One person did suggest that, if the dancers were not listening when I said "next neighbor circle right", that they might have interpreted my iteration of "to the right, to the right" as a correction instead of an emphasis. That almost makes sense, actually, or comes closest.

What do you think could possibly have happened?

2 comments:

DK said...

What a fun story! Sometimes I think it would be great if we just went around recording our whole lives so we could go back and resolve disputes like this. (Except for all the times it would be absolutely horrible.)

I suspect the conditioned expectation of the word "circle" is the most likely explanation. A great way to start a square is to say "All join hands and circle to the RIGHT!" and everyone laughs and reverses direction because of course they all started circling to the left as soon as the words "All join" came out of your mouth.

However, it should also be noted that "right" and "left" are not always easily distinguishable from one another, especially in a noisy hall. I am assuming that Martha's recording came directly off the board. It might be instructive to also stick a recorder in the back of the hall and compare the two afterwards. Caroline always used to record herself this way, even if is was relatively easy to record off of the board.

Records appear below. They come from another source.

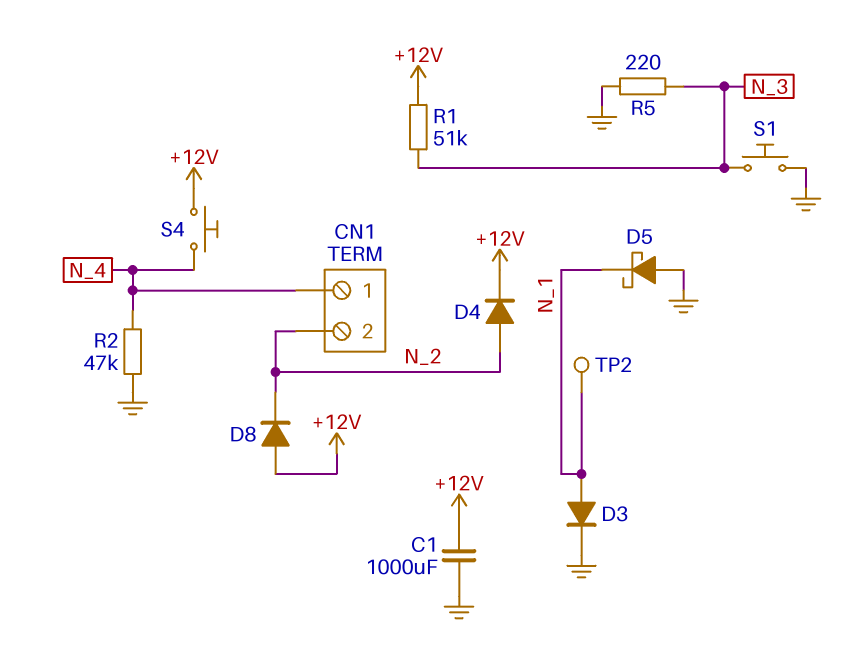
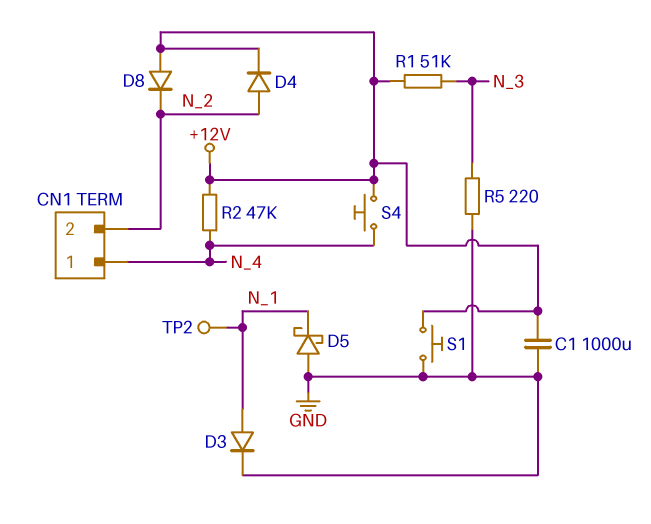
R2: 47k (GND, N_4) -> 47k (+12V, N_4)
S1: button (GND, N_3) -> button (+12V, GND)

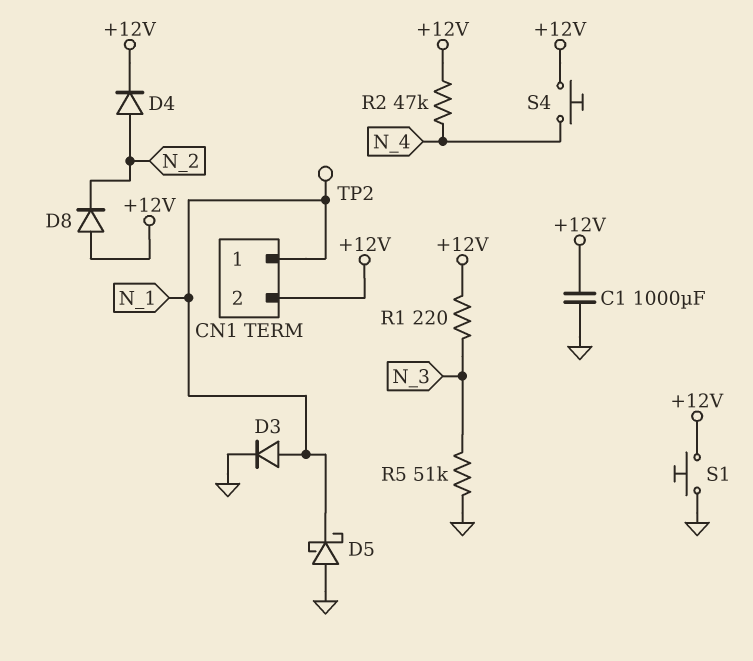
CN1 pin 1: N_4 -> N_1
CN1 pin 2: N_2 -> +12V
R1: 51k (+12V, N_3) -> 220 (+12V, N_3)
R5: 220 (GND, N_3) -> 51k (GND, N_3)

My love to all in St. Louis.

Swing Jerome! said...

When prompting a circle right, I'd suggest dropping the word circle entirely, or using it only after saying "right," for example, "Right, to the right you circle." If the teach was clear, people know it's a circle, the essential element is "right!" And it gets distinguished from all those other "circle" moves, such as circle left, and the other left...

You might roll the "r" even.

A comparable situation is when you have a group of four balance the ring. I make a point to say "ring balance" and avoid saying "circle" anything, because people, even knowing a petronella turn is in the dance, will circle left at even a hint of the word "circle."